Bedwetting
1 medicine
Bedwetting (nocturnal enuresis) is involuntary urination during sleep, most common in children, and sometimes treated with the hormone-based medicine desmopressin.
Key facts
- Bedwetting, or nocturnal enuresis, means involuntary urination during sleep; it is very common in young children and usually resolves on its own.
- The main driver is often a night-time mismatch: the kidneys produce more urine than the bladder can hold, or sleep is too deep to wake for a full bladder. A relative shortage of the hormone desmopressin often plays a role, and family history matters too.
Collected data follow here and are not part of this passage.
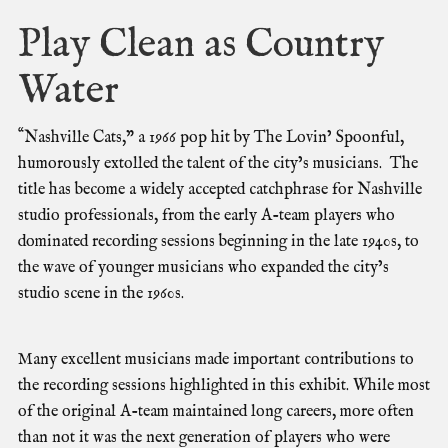
Play Clean as Country
Water
“
N
ashville Cats,” a 1966 pop hit by The Lovin’ Spoonful,
humorously extolled the talent of the city’s musicians.
The
title has become a widely accepted catchphrase for Nashville
studio professionals, from the early A-team players who
dominated recording sessions beginning in the late 1940s, to
the wave of younger musicians who expanded the city’s
studio scene in the 1960s.
Many excellent musicians made important contributions to
the recording sessions highlighted in this exhibit. While most
of the original A-team maintained long careers, more often
than not it was the next generation of players who were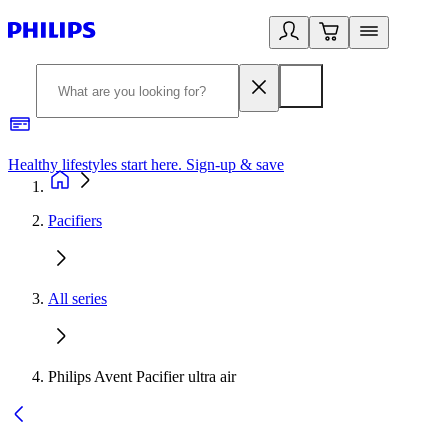
Healthy lifestyles start here. Sign-up & save
2
Pacifiers
All series
Philips Avent Pacifier ultra air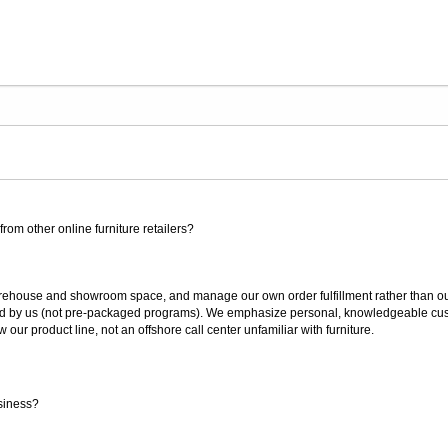
rom other online furniture retailers?
ouse and showroom space, and manage our own order fulfillment rather than outsou
ted by us (not pre-packaged programs). We emphasize personal, knowledgeable cust
our product line, not an offshore call center unfamiliar with furniture.
siness?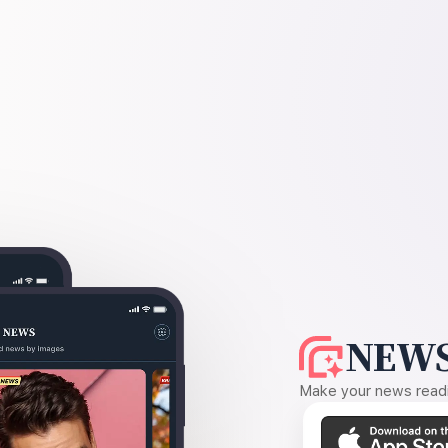
NEWS
Make your news readin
- Most children under seven do not need treatment; when the pattern is persistent, hormone therapy with desmopressin can help.
- New bedwetting in an adult, or a previously dry child who suddenly starts again, always warrants medical evaluation.
What causes it
The most common underlying factor is a temporary mismatch between the kidneys and the brain overnight: the kidneys produce more urine than the bladder can comfortably hold, or the child sleeps too deeply to wake when the bladder is full. A relative shortage of desmopressin, a naturally occurring hormone that tells the kidneys to slow urine output at night, often sits at the root of this. Family history plays a role too; if both parents wet the bed as children, the chance their child will is meaningfully higher.
When to seek help
Most children under seven do not need medical attention for bedwetting; it commonly resolves as the bladder and nervous system mature. A doctor's review is worth seeking if the child is older than seven and still wetting most nights, if a previously dry child suddenly starts again, or if there are other urinary symptoms such as pain or daytime leaks. In adults, new-onset bedwetting always warrants evaluation to rule out an underlying cause such as a urinary tract problem or diabetes.
How it is treated
When the pattern is persistent, hormone therapy with desmopressin, which replaces the night-time dip in the body's own hormone, can make a meaningful difference by reducing urine output overnight. Bedwetting alarms, which wake the child at the first sign of moisture, are another established option and can be used alongside or instead of medicine. Simple habits help too: limiting fluids in the hour or two before bed and making sure the bladder is fully emptied at bedtime.
This page is educational and does not replace advice from a doctor or pharmacist who knows your health history.